Vincristine is a vinca alkaloid chemotherapy agent widely used by oncologists to treat haematological and solid tumour malignancies. It has been used with success in the treatment of life-threatening IH, most commonly in conjunction with systemic corticosteroids and/or other therapies.66 Vincristine is administered intravenously at a dose of 1.0–1.5 mg/m2 weekly. Like any immunosuppressive agent, vincristine has many side effects when used at high doses, however, in patients with IH, the medication seemed to be well tolerated. Collaboration with a consultant haematologist/oncologist and regular monitoring are necessary.
Recombinant IFN α (2a and 2b) has known antiangiogenic properties and has been used in the management of complicated IH failing other forms of medical therapy.67 Its use has been limited since the recognition of spastic diplegia in up to 20% of treated patients.68 69 Most clinicians view IFN as a third line therapy and it is not widely used in patients under 1 year of age.
Although most IH do not require intervention, there are many clinical situations (as described above and summarised in table 1) when prompt treatment is necessary to prevent life-threatening complications or potential disfigurement. Due to their heterogeneity, recognising which haemangiomas will require intervention and why can be quite challenging.
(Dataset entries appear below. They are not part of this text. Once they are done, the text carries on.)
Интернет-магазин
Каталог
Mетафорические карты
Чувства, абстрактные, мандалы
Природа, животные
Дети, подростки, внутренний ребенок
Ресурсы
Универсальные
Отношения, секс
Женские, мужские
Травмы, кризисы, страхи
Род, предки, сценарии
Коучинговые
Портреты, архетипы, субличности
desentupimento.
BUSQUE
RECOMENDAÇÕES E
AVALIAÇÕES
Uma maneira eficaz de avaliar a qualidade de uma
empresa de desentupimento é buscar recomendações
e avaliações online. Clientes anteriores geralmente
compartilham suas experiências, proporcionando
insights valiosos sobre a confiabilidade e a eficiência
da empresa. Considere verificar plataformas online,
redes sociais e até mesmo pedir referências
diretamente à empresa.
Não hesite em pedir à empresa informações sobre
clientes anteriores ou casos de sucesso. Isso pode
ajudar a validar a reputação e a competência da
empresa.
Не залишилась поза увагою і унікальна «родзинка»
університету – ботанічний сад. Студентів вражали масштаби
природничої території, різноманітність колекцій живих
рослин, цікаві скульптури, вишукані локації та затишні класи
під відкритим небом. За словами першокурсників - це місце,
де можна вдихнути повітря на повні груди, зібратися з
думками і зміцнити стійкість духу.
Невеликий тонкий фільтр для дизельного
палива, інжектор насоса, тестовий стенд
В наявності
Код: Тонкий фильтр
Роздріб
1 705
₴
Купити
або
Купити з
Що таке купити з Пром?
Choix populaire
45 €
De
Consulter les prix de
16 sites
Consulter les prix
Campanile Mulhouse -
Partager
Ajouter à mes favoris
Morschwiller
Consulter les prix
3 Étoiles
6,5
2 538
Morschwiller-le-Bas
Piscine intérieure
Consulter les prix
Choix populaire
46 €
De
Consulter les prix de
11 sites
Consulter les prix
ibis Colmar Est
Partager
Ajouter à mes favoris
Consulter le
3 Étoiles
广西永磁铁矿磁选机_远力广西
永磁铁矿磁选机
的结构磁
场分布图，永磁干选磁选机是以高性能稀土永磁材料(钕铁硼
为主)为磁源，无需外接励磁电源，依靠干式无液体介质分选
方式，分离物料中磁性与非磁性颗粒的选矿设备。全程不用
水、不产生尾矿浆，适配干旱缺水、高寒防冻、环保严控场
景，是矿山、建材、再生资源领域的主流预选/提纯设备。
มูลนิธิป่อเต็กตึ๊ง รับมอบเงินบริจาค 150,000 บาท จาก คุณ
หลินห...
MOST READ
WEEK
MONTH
Management of these difficult cases should be based on experience and in-depth understanding of the presentation and natural history of IH. In specific cases where the rationale for treatment might be unclear, collaboration with a paediatric dermatologist or other subspecialist is often necessary. Ideally, consultation with a multi-disciplinary vascular anomalies team can be extremely helpful in managing difficult haemangiomas.
Competing interests None.
Provenance and peer review Commissioned; externally peer reviewed.